— TASK REQUIREMENTS —
Without any images, output the records below verbatim.

[Stored items]
══════
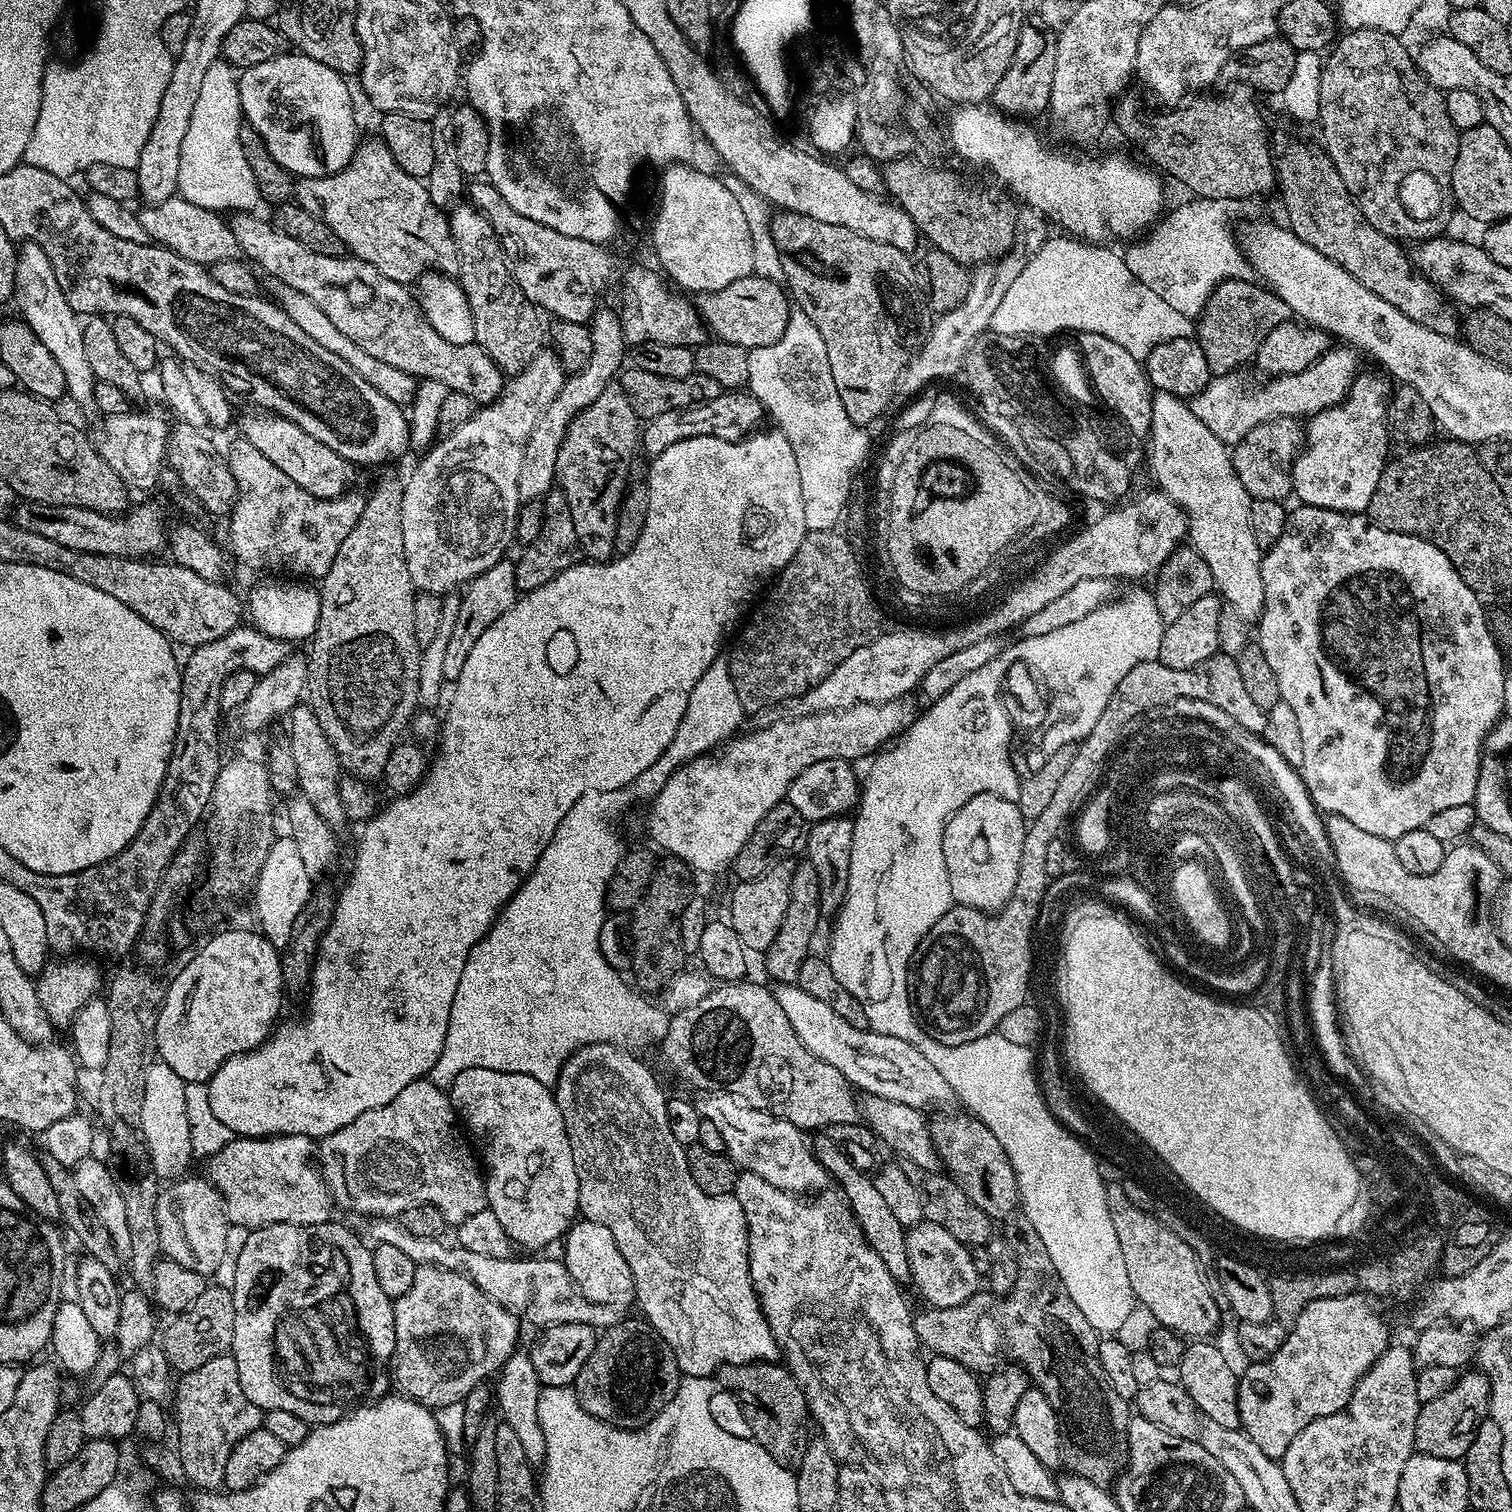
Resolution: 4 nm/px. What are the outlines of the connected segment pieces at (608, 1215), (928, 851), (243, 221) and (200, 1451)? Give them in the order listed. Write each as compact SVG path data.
M586 1044L576 1049L572 1057L560 1069L560 1076L554 1085L554 1095L558 1102L558 1110L562 1110L562 1118L566 1126L566 1134L574 1150L574 1166L578 1170L580 1185L579 1215L590 1222L598 1222L614 1234L614 1242L618 1242L618 1250L622 1250L622 1258L626 1258L626 1266L630 1266L630 1274L636 1287L635 1303L640 1304L643 1319L652 1325L670 1346L674 1358L678 1362L684 1376L707 1376L719 1373L726 1364L755 1364L757 1362L772 1362L781 1355L782 1349L770 1330L764 1311L760 1308L760 1300L752 1289L752 1279L748 1273L748 1223L744 1217L742 1206L735 1195L711 1196L698 1190L696 1183L688 1173L688 1154L685 1145L679 1144L670 1134L670 1122L666 1122L666 1106L669 1097L664 1096L656 1076L639 1060L639 1055L629 1049L619 1048L616 1044Z
M1136 592L1133 596L1124 596L1121 600L1113 599L1103 606L1094 609L1086 618L1078 618L1078 622L1070 622L1070 626L1062 626L1062 630L1050 630L1047 636L1033 636L1022 644L1008 644L1005 651L1001 651L995 660L992 660L982 666L980 670L975 670L971 676L964 677L955 685L945 696L938 700L931 701L930 708L922 714L917 715L916 722L908 727L907 732L903 733L899 742L893 743L883 754L875 757L876 765L868 772L868 781L864 780L862 791L859 793L858 811L854 816L852 826L852 848L848 851L850 854L850 878L846 886L846 898L840 911L834 917L836 929L832 932L832 945L826 951L826 959L830 970L834 970L838 982L862 1002L862 1010L866 1010L868 1019L868 1028L878 1034L886 1034L890 1038L902 1038L902 1042L910 1042L922 1054L926 1054L930 1066L946 1078L946 1082L952 1088L952 1095L958 1101L965 1100L967 1111L981 1120L990 1131L998 1138L998 1142L1004 1144L1006 1154L1010 1158L1010 1166L1014 1166L1014 1174L1018 1182L1020 1191L1020 1204L1022 1205L1023 1215L1030 1218L1034 1230L1038 1230L1038 1238L1046 1246L1050 1253L1050 1262L1054 1262L1054 1270L1058 1270L1058 1278L1062 1278L1062 1286L1066 1286L1066 1294L1074 1298L1074 1306L1086 1314L1090 1326L1095 1328L1100 1334L1116 1334L1120 1327L1127 1322L1132 1316L1132 1304L1134 1297L1130 1278L1126 1278L1126 1262L1122 1262L1122 1250L1120 1243L1116 1240L1114 1234L1114 1222L1108 1220L1108 1189L1102 1186L1100 1188L1100 1168L1092 1164L1092 1152L1086 1146L1083 1139L1077 1139L1071 1132L1064 1128L1052 1116L1047 1104L1044 1101L1043 1093L1038 1090L1038 1068L1035 1063L1028 1061L1030 1049L1026 1046L1016 1046L1014 1042L1006 1042L999 1034L983 1036L974 1042L965 1044L939 1044L934 1037L928 1035L922 1027L921 1021L914 1015L914 1000L910 995L910 965L913 963L916 955L916 947L922 942L922 938L946 914L949 908L953 907L954 901L952 891L950 890L950 878L946 870L946 854L942 850L944 841L944 826L948 819L954 815L958 809L966 802L970 802L972 796L977 796L985 791L996 793L997 796L1015 797L1018 792L1018 779L1016 780L1016 768L1012 765L1012 760L1008 755L1016 756L1020 751L1028 752L1033 748L1036 752L1041 752L1041 757L1047 757L1053 749L1058 749L1067 744L1076 744L1086 739L1088 733L1092 731L1093 724L1098 722L1100 711L1106 710L1111 696L1114 694L1116 684L1124 680L1126 674L1132 672L1134 666L1147 664L1155 661L1158 656L1158 617L1156 614L1156 601L1151 595L1144 592Z
M237 212L230 223L237 249L245 252L243 255L261 273L269 272L267 275L271 279L280 280L306 294L306 298L315 302L322 309L322 314L326 314L326 318L330 318L330 322L346 334L346 338L350 338L361 350L366 350L366 354L378 358L378 362L398 366L417 378L437 380L449 392L466 394L480 406L500 399L506 388L506 376L494 358L490 358L490 354L486 354L486 350L475 342L446 342L446 338L442 338L442 334L438 334L438 330L434 330L434 326L425 319L413 293L411 296L405 285L386 278L386 274L370 266L370 262L351 254L318 254L290 238L290 234L282 234L275 223L268 221L267 224L252 212Z
M230 1354L210 1358L210 1362L202 1362L196 1370L183 1373L174 1384L174 1432L176 1428L176 1440L180 1443L178 1453L181 1464L185 1470L187 1483L196 1490L216 1490L223 1485L224 1471L226 1470L226 1458L230 1458L230 1450L246 1434L261 1427L264 1423L264 1412L246 1398L242 1390L242 1382L238 1382L238 1366Z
══════
— SOLUTION FOR THIS EXERCISE —
Resolution: 4 nm/px. What are the outlines of the connected segment pieces at (608, 1215), (928, 851), (243, 221) and (200, 1451)? Give them in the order listed. Write each as compact SVG path data.
M586 1044L576 1049L572 1057L560 1069L560 1076L554 1085L554 1095L558 1102L558 1110L562 1110L562 1118L566 1126L566 1134L574 1150L574 1166L578 1170L580 1185L579 1215L590 1222L598 1222L614 1234L614 1242L618 1242L618 1250L622 1250L622 1258L626 1258L626 1266L630 1266L630 1274L636 1287L635 1303L640 1304L643 1319L652 1325L670 1346L674 1358L678 1362L684 1376L707 1376L719 1373L726 1364L755 1364L757 1362L772 1362L781 1355L782 1349L770 1330L764 1311L760 1308L760 1300L752 1289L752 1279L748 1273L748 1223L744 1217L742 1206L735 1195L711 1196L698 1190L696 1183L688 1173L688 1154L685 1145L679 1144L670 1134L670 1122L666 1122L666 1106L669 1097L664 1096L656 1076L639 1060L639 1055L629 1049L619 1048L616 1044Z
M1136 592L1133 596L1124 596L1121 600L1113 599L1103 606L1094 609L1086 618L1078 618L1078 622L1070 622L1070 626L1062 626L1062 630L1050 630L1047 636L1033 636L1022 644L1008 644L1005 651L1001 651L995 660L992 660L982 666L980 670L975 670L971 676L964 677L955 685L945 696L938 700L931 701L930 708L922 714L917 715L916 722L908 727L907 732L903 733L899 742L893 743L883 754L875 757L876 765L868 772L868 781L864 780L862 791L859 793L858 811L854 816L852 826L852 848L848 851L850 854L850 878L846 886L846 898L840 911L834 917L836 929L832 932L832 945L826 951L826 959L830 970L834 970L838 982L862 1002L862 1010L866 1010L868 1019L868 1028L878 1034L886 1034L890 1038L902 1038L902 1042L910 1042L922 1054L926 1054L930 1066L946 1078L946 1082L952 1088L952 1095L958 1101L965 1100L967 1111L981 1120L990 1131L998 1138L998 1142L1004 1144L1006 1154L1010 1158L1010 1166L1014 1166L1014 1174L1018 1182L1020 1191L1020 1204L1022 1205L1023 1215L1030 1218L1034 1230L1038 1230L1038 1238L1046 1246L1050 1253L1050 1262L1054 1262L1054 1270L1058 1270L1058 1278L1062 1278L1062 1286L1066 1286L1066 1294L1074 1298L1074 1306L1086 1314L1090 1326L1095 1328L1100 1334L1116 1334L1120 1327L1127 1322L1132 1316L1132 1304L1134 1297L1130 1278L1126 1278L1126 1262L1122 1262L1122 1250L1120 1243L1116 1240L1114 1234L1114 1222L1108 1220L1108 1189L1102 1186L1100 1188L1100 1168L1092 1164L1092 1152L1086 1146L1083 1139L1077 1139L1071 1132L1064 1128L1052 1116L1047 1104L1044 1101L1043 1093L1038 1090L1038 1068L1035 1063L1028 1061L1030 1049L1026 1046L1016 1046L1014 1042L1006 1042L999 1034L983 1036L974 1042L965 1044L939 1044L934 1037L928 1035L922 1027L921 1021L914 1015L914 1000L910 995L910 965L913 963L916 955L916 947L922 942L922 938L946 914L949 908L953 907L954 901L952 891L950 890L950 878L946 870L946 854L942 850L944 841L944 826L948 819L954 815L958 809L966 802L970 802L972 796L977 796L985 791L996 793L997 796L1015 797L1018 792L1018 779L1016 780L1016 768L1012 765L1012 760L1008 755L1016 756L1020 751L1028 752L1033 748L1036 752L1041 752L1041 757L1047 757L1053 749L1058 749L1067 744L1076 744L1086 739L1088 733L1092 731L1093 724L1098 722L1100 711L1106 710L1111 696L1114 694L1116 684L1124 680L1126 674L1132 672L1134 666L1147 664L1155 661L1158 656L1158 617L1156 614L1156 601L1151 595L1144 592Z
M237 212L230 223L237 249L245 252L243 255L261 273L269 272L267 275L271 279L280 280L306 294L306 298L315 302L322 309L322 314L326 314L326 318L330 318L330 322L346 334L346 338L350 338L361 350L366 350L366 354L378 358L378 362L398 366L417 378L437 380L449 392L466 394L480 406L500 399L506 388L506 376L494 358L490 358L490 354L486 354L486 350L475 342L446 342L446 338L442 338L442 334L438 334L438 330L434 330L434 326L425 319L413 293L411 296L405 285L386 278L386 274L370 266L370 262L351 254L318 254L290 238L290 234L282 234L275 223L268 221L267 224L252 212Z
M230 1354L210 1358L210 1362L202 1362L196 1370L183 1373L174 1384L174 1432L176 1428L176 1440L180 1443L178 1453L181 1464L185 1470L187 1483L196 1490L216 1490L223 1485L224 1471L226 1470L226 1458L230 1458L230 1450L246 1434L261 1427L264 1423L264 1412L246 1398L242 1390L242 1382L238 1382L238 1366Z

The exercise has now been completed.